Wiesbaden (dts Nachrichtenagentur) – Der Öffentliche Gesamthaushalt ist beim nicht-öffentlichen Bereich zum Ende des vierten Quartals 2017 mit 1.965,5 Milliarden Euro verschuldet gewesen: Der Schuldenstand sank gegenüber dem Ende des vierten Quartals 2016 um 2,1 Prozent beziehungsweise 41,3 Milliarden Euro, teilte das Statistische Bundesamt (Destatis) auf Basis vorläufiger Ergebnisse am Dienstag mit. Dabei konnten alle Ebenen ihre Verschuldung verringern.
Gegenüber dem dritten Quartal 2017 ging der Schuldenstand um 0,4 Prozent beziehungsweise 7,2 Milliarden Euro zurück. Die Verschuldung des Bundes verringerte sich gegenüber dem Ende des vierten Quartals 2016 um 16,1 Milliarden Euro beziehungsweise 1,3 Prozent auf 1.242,8 Milliarden Euro. Der Bund konnte seine aufgenommenen Kredite um 21,2 Milliarden Euro (– 32,2 Prozent) und seine Wertpapierschulden um 12,2 Milliarden Euro (– 1,0 Prozent) abbauen. Die Kassenkredite stiegen dagegen um 17,3 Milliarden Euro (+ 141,1 Prozent) an.
Die Länder waren zum Ende des vierten Quartals 2017 mit 584,8 Milliarden Euro verschuldet, was einem Rückgang um 3,4 Prozent beziehungsweise 20,7 Milliarden Euro gegenüber dem vierten Quartal 2016 entspricht. Hohe prozentuale Rückgänge gab es in Sachsen (– 16,0 Prozent), Baden-Württemberg (– 14,1 Prozent), Bayern (– 12,4 Prozent), Brandenburg (– 7,6 Prozent) und Mecklenburg-Vorpommern (– 6,2 Prozent). Die prozentual höchsten Zuwächse hatten Hamburg (+ 4,7 Prozent), Thüringen (+ 4,4 Prozent) und Sachsen-Anhalt (+ 2,7 Prozent). Der Schuldenstand der Gemeinden und Gemeindeverbände sank gegenüber dem Ende des vierten Quartals 2016 um 3,1 Prozent (– 4,5 Milliarden Euro) auf 137,5 Milliarden Euro.

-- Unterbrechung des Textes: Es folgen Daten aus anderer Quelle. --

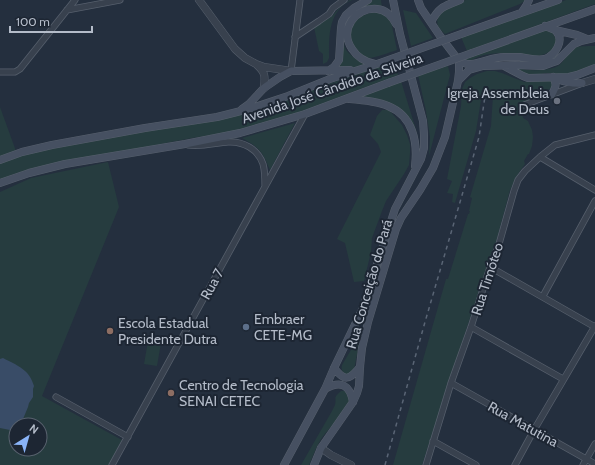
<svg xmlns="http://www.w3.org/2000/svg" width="595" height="465" viewBox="0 0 595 465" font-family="Cabin,sans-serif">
<rect width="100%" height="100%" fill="#242f3e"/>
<path fill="#263c3f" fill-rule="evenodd" d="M350,0H352C348,2 344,4 341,7C328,21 329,40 329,58L327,62L323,64V54L319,51L314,27L332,16L340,7Z
M373,0H381L382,9L369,7L345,28C345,33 343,42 345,48C348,55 360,61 366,65L350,69L335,68C337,55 342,21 351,12C357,6 367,5 373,0Z
M466,0H526L520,4L445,34C438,28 436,25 438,16L451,5Z
M566,0H595V4L467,51L461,37Z
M403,10L416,13L433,38L411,46Z
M376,12L382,13L391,21L397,50C390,52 373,59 367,58C360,56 357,52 354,46C353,43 351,40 350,37C349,21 362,14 376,12Z
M543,30L552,32L557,41C555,48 552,51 545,54C532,59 517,52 503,53C496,53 487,54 481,56C472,59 471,62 460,60Z
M595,46V65L571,74L557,75L552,73H546L536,75H529L512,68C527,70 542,72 556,67C565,63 567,51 576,47C581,46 590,46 595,46Z
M394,61L398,75L297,113L238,131L192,138L36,168L14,174L0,180V163L23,154L255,110Z
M448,66L450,75L429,156L430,137L426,111L418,75Z
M487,71H495L502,73L524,82L546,79L551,80L552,84V88L539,94L521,106L523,118L528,121L532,130L533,137L532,146L529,154H528L524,161L525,164L518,174L510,190L497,239L490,257L422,465H393L446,279H448L468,214H469L470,211H469L472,198L470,197L491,126L493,96L489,94H482L476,131L455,203L452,202L453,194L447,193L452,181L447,179L461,106L462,89L465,82L470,78L477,74Z
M401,81L417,133L408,118L375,99L359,96Z
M0,107L16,151L0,157Z
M382,110H389L402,125L407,135L410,144V153L409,165L404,174L386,201L382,211L372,238L371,252L364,281L354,282L345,243L337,239L381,152L378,144L370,135L377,116Z
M295,123L270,170C262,151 260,148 242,138Z
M108,162L119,207L42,396L122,440L109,465H0V192L31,178ZM16,425H40V449H16Z
M361,333L354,370L351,373L346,375C342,372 341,369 342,365Z
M148,341L161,343L157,366L144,364Z
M341,391H346L351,398C345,412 331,426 321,439C316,447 313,456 309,465H301L332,411C333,409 334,407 335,405C337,397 332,399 341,391Z"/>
<path fill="#394c67" d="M3,358C18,366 29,369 34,386L33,389V397L29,403L28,407L23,419L18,425H16V428L10,430L0,428V359Z"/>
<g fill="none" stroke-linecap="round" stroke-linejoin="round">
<g stroke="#565f6c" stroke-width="7">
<path id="minor" d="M67,10L120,0
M295,37L319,21L329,14L333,8L344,0
M291,71L300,0
M0,72H15L20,69L75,0
M524,105L580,84
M188,145C202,147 215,143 228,142C243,141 258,149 263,164C265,171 265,178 265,186
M540,157L595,190
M490,267L595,327
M543,296L595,201
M471,327L563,379
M451,383L595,464
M56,397L128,437
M433,441L476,465
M112,465L305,114
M426,465L451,383L471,327L490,267L499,244L514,191L518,180L525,171L540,157L555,145L595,135
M515,465L534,430L595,326
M583,465L595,444"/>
</g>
<g stroke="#565f6c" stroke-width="8">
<path id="tertiary" d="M199,0L235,49L245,58L256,64L264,67L291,71
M257,65C266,73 265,77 264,88
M582,83L595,79
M321,448L331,455L351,465"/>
</g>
<g stroke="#565f6c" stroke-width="8">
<path id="secondary" d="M522,12L526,6L529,0
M431,22C439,7 444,6 460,0
M555,30L577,35L587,39
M464,33L558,0
M472,53L595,9
M459,61L467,64H471C482,63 493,57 504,57C509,57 515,57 520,57C528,58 537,61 545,59C555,55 565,41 556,31C554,29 549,28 545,26
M375,64C366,62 357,57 352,49C339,30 355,7 377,9C387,10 392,16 396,24
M504,66L523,76L528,78L569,77L577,75L595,68
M328,71L334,67L339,60L341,28L342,22L346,15L354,8L368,0
M557,79C565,82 573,84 582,83
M458,81L469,70L483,66L515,65L543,66L551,63L557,61L574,44L581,41L595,38
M552,94C556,87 557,84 553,77
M349,99C362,100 376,101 388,106C413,116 418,142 415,166
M242,109L249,104L264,88L280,77L291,71L350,70
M0,160L22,152L52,145L145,128L217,117L237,112L252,108L288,96L330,79L380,63
M0,183L29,173L65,164L185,144L240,133L305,114L388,83
M334,368C344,381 349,381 360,367
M325,389C341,380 350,385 353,402
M284,465L325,389L334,368L362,310L395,209L421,159L424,148V135L423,121L400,34L393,0
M314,465L321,448L353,402L357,393L359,386L360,367L362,348L368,322L396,229L401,218L420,190L433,168L445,137L458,81L459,72V61L440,36L421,8L418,0"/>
</g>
<use href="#minor" stroke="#38414e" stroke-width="5.5"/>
<use href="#tertiary" stroke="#38414e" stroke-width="7"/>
<use href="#secondary" stroke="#465061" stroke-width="7"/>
<path stroke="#5a6575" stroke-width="1.5" stroke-dasharray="4 4" stroke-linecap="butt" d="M385,465L425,322L479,137L485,96"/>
<g stroke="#565f6c" stroke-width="8" stroke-linecap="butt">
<path id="secondary-bridge" d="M380,63L464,33
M388,83L472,53"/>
</g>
<use href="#secondary-bridge" stroke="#465061" stroke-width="7"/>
</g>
<circle fill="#6b7280" stroke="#1d2633" stroke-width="1.5" cx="557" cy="101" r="4"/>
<circle fill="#5c6f8a" stroke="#1d2633" stroke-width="1.5" cx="246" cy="327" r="4"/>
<g fill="#8d6e63" stroke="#1d2633" stroke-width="1.5">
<circle cx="110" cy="331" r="4"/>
<circle cx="171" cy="393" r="4"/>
</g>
<g text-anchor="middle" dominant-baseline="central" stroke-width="4" stroke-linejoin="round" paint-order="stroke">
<g font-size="14" fill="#b4bcc9" stroke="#1d2633">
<text transform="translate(332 88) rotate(-19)">Avenida José Cândido da Silveira</text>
<text transform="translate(487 279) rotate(-72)">Rua Timóteo</text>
<text transform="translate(212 284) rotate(-61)">Rua 7</text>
<text transform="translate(369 284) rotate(-74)">Rua Conceição do Pará</text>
<text transform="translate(523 424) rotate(29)">Rua Matutina</text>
</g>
<g font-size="14" fill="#b4bcc9" stroke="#1d2633" text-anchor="start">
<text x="549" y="93" text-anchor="end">Igreja Assembleia<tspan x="549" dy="16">de Deus</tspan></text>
<text x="254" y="319">Embraer<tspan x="254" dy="16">CETE-MG</tspan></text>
<text x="118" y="323">Escola Estadual<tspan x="118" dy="16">Presidente Dutra</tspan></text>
<text x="179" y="385">Centro de Tecnologia<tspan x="179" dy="16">SENAI CETEC</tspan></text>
</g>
</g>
<g transform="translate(28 437) rotate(37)"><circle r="19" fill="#1d2633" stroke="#59626f"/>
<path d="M0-3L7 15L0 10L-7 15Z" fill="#8ab4f8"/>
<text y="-6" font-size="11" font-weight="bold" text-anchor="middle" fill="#b4bcc9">N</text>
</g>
<path d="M10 26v6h82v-6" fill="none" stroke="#b4bcc9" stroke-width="2"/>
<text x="16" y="26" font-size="12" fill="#b4bcc9" stroke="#1d2633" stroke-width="3" paint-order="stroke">100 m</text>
</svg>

Bis auf Schleswig-Holstein (+ 1,1 Prozent) haben die Gemeinden und Gemeindeverbände aller anderen Länder ihre Schuldenstände reduziert, teilten die Statistiker weiter mit. Die prozentualen Rückgänge waren in Sachsen mit – 9,3 Prozent, Sachsen-Anhalt (– 7,1 Prozent), Hessen (– 6,3 Prozent), Thüringen (– 6,2 Prozent) und Mecklenburg-Vorpommern (– 5,5 Prozent) besonders hoch. Die Sozialversicherung war zum Ende des vierten Quartals 2017 mit 434 Millionen Euro verschuldet. Das waren 10,8 Prozent beziehungsweise 53 Millionen Euro weniger als am Ende des vierten Quartals 2016.